GOP’s Mike Huckabee won’t run for president

Former Arkansas Governor Mike Huckabee, a Baptist pastor turned cable news star, said he won’t run for the Republican presidential nomination in 2012.

“My answer is clear and firm: I will not seek the Republican nomination for president,” Huckabee, now a Fox News Channel commentator who ran for the Republican presidential nomination in 2008, said yesterday at the close of his program. He called it a “spiritual” choice that contradicts support he sees in opinion polls.

“All the factors say go, but my heart says no,” said Huckabee, who plans instead to continue his show on Fox News, Bloomberg reported.

Huckabee, 55, is a favorite of socially conservative voters who make up a key bloc in Iowa and South Carolina, important early voting states in the party’s nominating contests. His decision to pass on the nomination reshapes a Republican field still forming, creating an opening for candidates with strong socially conservative records.

“It completely changes the race,” said Rich Bond, a former chairman of the Republican National Committee, who ran President George H.W. Bush’s 1988 campaign in Iowa. “Removing the Iowa frontrunner from the race is a very big deal.”

Former Utah Governor Jon Huntsman, weighing a campaign for president, said the Republican Party would have “benefited” from Huckabee’s involvement in the race.

“It is unfortunate that we will not have his voice — or his bass guitar — in the presidential debate,” Huntsman said in a statement, referring to the instrument that Huckabee played on his program with rock-and-roll star Ted Nugent before announcing he won’t run for president.
‘Important Leader’

Former Minnesota Governor Tim Pawlenty, a prospective candidate, called Huckabee an “important leader” within the party and said he planned to “work hard to win the support of the millions” who backed Huckabee.

In a video at the close of Huckabee’s broadcast, real estate developer Donald Trump called him a “terrific guy.”

“But a lot of people are very happy he will not be running,” said Trump, who hasn’t announced his own decision about running. “Especially other candidates.”

Former House Speaker Newt Gingrich, who is running for president as a Republican, called Huckabee’s decision “a wonderful example for all Americans of someone trying to do the right thing.”

National polls of Republican-leaning voters have shown Huckabee leading as a presidential candidate within his party, typically topping lists of potential Republican challengers.
Iowa Voters

That support marks a four-year evolution for a candidate who entered the 2008 election contest as an underdog, registering at 1 percent in early polling. With only a skeletal campaign operation, he focused his attention on winning over socially conservative voters in Iowa.

### Collection entries
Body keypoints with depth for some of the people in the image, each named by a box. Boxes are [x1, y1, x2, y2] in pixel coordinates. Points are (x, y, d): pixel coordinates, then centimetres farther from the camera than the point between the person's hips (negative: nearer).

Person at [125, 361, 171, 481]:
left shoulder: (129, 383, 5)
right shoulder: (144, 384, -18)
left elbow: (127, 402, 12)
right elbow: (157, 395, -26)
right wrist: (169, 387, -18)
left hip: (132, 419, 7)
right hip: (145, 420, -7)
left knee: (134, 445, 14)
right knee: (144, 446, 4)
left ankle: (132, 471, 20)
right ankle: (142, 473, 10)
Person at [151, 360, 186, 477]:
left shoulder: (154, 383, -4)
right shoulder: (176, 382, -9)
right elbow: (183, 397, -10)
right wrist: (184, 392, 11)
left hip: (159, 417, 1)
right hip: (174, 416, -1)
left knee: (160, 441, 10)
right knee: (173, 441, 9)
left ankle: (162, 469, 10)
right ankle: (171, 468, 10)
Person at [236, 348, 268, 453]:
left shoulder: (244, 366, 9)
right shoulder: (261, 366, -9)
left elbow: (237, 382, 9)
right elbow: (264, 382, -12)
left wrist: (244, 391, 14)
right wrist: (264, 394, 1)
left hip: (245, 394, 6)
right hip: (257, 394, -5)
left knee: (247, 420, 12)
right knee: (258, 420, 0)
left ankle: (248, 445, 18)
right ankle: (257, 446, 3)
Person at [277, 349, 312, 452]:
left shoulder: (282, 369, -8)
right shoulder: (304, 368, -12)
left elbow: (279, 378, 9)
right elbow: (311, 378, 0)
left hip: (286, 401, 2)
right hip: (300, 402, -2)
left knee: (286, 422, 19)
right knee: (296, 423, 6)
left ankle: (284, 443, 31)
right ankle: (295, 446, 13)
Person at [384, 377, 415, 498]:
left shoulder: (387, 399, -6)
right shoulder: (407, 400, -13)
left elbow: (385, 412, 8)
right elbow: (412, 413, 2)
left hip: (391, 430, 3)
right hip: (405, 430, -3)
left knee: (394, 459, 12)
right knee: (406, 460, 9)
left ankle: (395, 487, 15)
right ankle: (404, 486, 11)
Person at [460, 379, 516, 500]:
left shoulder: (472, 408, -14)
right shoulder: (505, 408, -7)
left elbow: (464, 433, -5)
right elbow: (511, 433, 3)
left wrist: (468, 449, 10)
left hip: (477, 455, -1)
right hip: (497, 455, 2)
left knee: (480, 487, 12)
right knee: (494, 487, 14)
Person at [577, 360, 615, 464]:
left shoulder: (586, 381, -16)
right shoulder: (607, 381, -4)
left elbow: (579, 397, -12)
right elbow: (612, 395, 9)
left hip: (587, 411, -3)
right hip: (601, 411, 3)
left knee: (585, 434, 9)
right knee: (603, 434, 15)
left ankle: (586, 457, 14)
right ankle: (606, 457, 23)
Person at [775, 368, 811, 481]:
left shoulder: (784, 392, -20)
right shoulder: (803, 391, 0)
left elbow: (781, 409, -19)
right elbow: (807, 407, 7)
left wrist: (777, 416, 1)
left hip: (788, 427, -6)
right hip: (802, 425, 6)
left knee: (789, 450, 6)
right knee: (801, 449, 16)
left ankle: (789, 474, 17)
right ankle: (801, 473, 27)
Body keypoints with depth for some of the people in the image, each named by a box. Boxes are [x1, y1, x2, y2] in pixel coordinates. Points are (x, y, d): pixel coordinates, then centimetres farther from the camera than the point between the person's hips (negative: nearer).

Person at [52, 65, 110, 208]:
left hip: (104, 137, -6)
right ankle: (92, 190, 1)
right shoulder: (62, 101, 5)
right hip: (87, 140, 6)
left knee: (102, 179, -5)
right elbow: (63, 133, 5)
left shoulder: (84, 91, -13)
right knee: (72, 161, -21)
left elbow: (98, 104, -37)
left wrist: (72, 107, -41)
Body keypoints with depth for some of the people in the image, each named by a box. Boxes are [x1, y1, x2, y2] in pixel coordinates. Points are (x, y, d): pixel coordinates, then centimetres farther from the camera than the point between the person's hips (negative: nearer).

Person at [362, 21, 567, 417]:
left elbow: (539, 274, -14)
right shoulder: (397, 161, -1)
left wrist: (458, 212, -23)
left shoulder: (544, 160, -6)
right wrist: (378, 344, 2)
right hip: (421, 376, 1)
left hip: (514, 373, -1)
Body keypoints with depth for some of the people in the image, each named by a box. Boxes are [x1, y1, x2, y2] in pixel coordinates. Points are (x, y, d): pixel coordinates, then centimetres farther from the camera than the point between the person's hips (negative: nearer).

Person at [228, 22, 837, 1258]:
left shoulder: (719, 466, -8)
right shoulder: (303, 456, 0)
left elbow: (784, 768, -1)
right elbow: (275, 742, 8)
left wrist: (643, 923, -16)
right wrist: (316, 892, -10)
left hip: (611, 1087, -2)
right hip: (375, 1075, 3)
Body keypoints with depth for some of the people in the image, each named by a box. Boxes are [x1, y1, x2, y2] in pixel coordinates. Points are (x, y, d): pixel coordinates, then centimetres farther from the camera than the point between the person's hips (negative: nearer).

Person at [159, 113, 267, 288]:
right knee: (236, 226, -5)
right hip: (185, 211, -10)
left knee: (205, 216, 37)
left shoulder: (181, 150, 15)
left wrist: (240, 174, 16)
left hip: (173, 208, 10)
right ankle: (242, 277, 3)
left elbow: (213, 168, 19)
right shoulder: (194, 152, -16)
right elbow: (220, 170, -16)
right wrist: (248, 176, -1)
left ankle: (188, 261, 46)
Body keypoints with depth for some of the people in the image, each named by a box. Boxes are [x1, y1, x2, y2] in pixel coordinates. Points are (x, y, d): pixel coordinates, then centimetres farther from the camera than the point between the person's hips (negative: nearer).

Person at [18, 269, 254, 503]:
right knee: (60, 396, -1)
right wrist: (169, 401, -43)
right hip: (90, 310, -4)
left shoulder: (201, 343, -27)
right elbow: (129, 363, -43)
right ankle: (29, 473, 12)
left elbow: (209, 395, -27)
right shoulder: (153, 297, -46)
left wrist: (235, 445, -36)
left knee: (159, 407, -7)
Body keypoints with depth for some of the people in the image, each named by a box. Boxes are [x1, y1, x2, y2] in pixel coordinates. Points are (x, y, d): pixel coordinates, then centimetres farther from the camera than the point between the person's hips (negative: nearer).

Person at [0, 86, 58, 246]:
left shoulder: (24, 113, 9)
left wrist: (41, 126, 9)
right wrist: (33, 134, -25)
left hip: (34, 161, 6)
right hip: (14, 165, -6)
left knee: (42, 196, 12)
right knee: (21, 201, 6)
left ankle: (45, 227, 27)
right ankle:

### WORK REQUEST 1
In the article on Mike Huckabee's decision, what does Huckabee plan to do instead of running for president?
### WORK REQUEST 2
Summarize the article on Mike Huckabee's decision in two sentences.
### WORK REQUEST 3
Proceed with the article on Mike Huckabee's decision, picking up after its final sentence.

### ANSWER SPACE 1
He plans to continue his show on Fox News.

### ANSWER SPACE 2
Former Arkansas Governor Mike Huckabee, a Fox News commentator who sought the Republican nomination in 2008, announced that he will not run for the 2012 Republican presidential nomination, calling it a spiritual choice despite his strong support in opinion polls. As a favorite of socially conservative voters in early voting states such as Iowa and South Carolina, he leaves an opening in a still-forming Republican field, and figures including Jon Huntsman, Tim Pawlenty, Donald Trump, and Newt Gingrich responded to his decision.

### ANSWER SPACE 3
The pastor spent months traveling the state, sometimes with action star Chuck Norris, a devout Christian beloved by the evangelical community. In January 2008, he rode strong support from the state’s social conservatives to win his party’s Iowa caucuses.

Though he later lost the nomination to Arizona Senator John McCain, Huckabee parlayed his higher profile into a Fox News program, called “Huckabee,” and a syndicated radio show.

Publicly, he showed little interest in running another campaign. In December, he filed paperwork to build a $3 million beach home in Walton County, Florida. He made plans to host an Alaskan cruise in June and, this month, started a series of animated children’s videos on American history. He earns about $500,000 from Fox News in a contract that goes through 2012, money he would have to forgo if he made a bid.

He spoke to Republican strategist Ed Rollins as recently as a week ago to review his ability to win the support of local activists in early primary states and fund-raisers.
Positive Answers

“I came back with positive answers on everything,” said Rollins, who chaired Huckabee’s 2008 campaign. “There was no reason for him not to run in the sense of the politics.”

Other candidates with strong records of opposing abortion rights and gay marriage including Representative Michele Bachmann of Minnesota, a Tea Party favorite, and Pawlenty, stand to benefit the most from Huckabee’s decision, said Rollins.

“There’s always a social conservative who does well in this campaign,” he said. “It just makes it very, very wide open race.”

Huckabee, a native of President Bill Clinton’s hometown of Hope, Arkansas, was elected lieutenant governor of the state in a 1993 special election. Three years later, he replaced Jim Guy Tucker as governor after he resigned in the midst of a financial scandal. Huckabee served two terms.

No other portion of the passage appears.